"""
Utilities for reading comprehension dataset readers.
"""

from collections import Counter, defaultdict
import logging
import string
from typing import Any, Dict, List, Tuple

from allennlp.data.fields import Field, TextField, IndexField, MetadataField
from allennlp.data.instance import Instance
from allennlp.data.token_indexers import TokenIndexer
from allennlp.data.tokenizers import Token

logger = logging.getLogger(__name__)  # pylint: disable=invalid-name

# These are tokens and characters that are stripped by the standard SQuAD and TriviaQA evaluation
# scripts.
IGNORED_TOKENS = {'a', 'an', 'the'}
STRIPPED_CHARACTERS = string.punctuation + ''.join([u"‘", u"’", u"´", u"`", "_"])

def normalize_text(text: str) -> str:
    """
    Performs a normalization that is very similar to that done by the normalization functions in
    SQuAD and TriviaQA.

    This involves splitting and rejoining the text, and could be a somewhat expensive operation.
    """
    return ' '.join([token
                     for token in text.lower().strip(STRIPPED_CHARACTERS).split()
                     if token not in IGNORED_TOKENS])
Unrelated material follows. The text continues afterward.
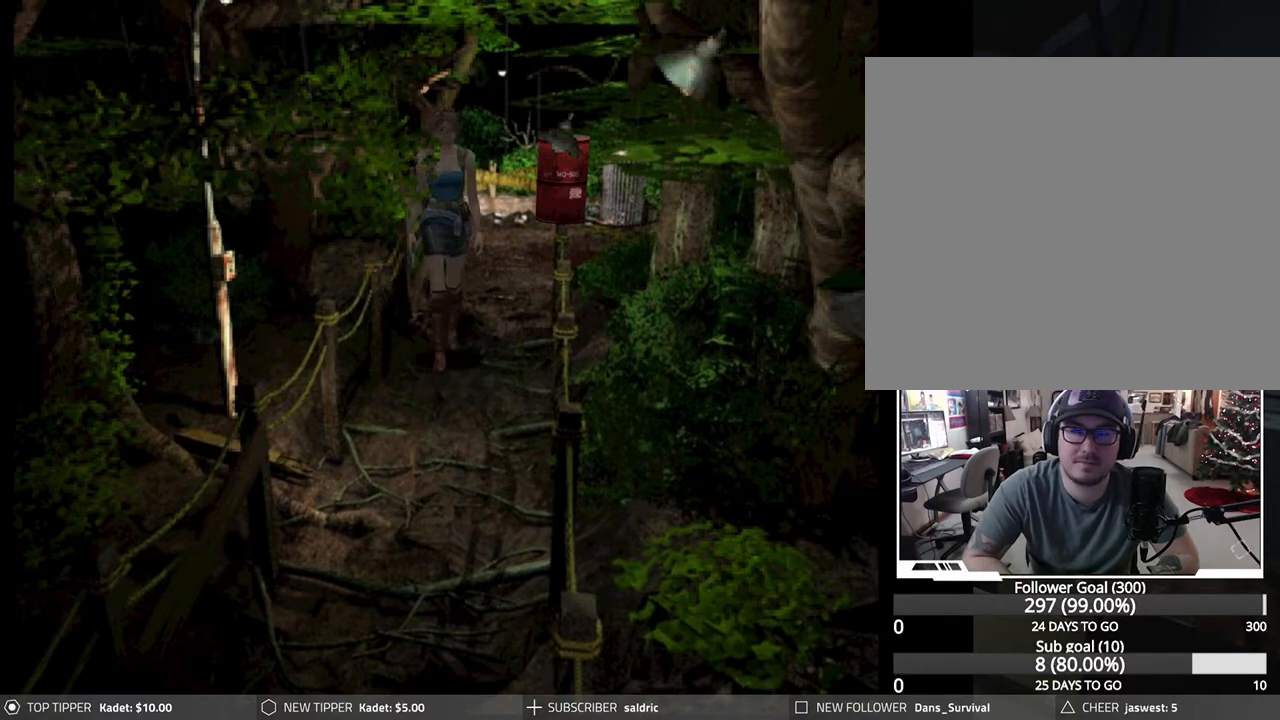
{"buttons": ["DPAD_DOWN"], "left_stick": "center", "events": []}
def char_span_to_token_span(token_offsets: List[Tuple[int, int]],
                            character_span: Tuple[int, int]) -> Tuple[Tuple[int, int], bool]:
    """
    Converts a character span from a passage into the corresponding token span in the tokenized
    version of the passage.  If you pass in a character span that does not correspond to complete
    tokens in the tokenized version, we'll do our best, but the behavior is officially undefined.
    We return an error flag in this case, and have some debug logging so you can figure out the
    cause of this issue (in SQuAD, these are mostly either tokenization problems or annotation
    problems; there's a fair amount of both).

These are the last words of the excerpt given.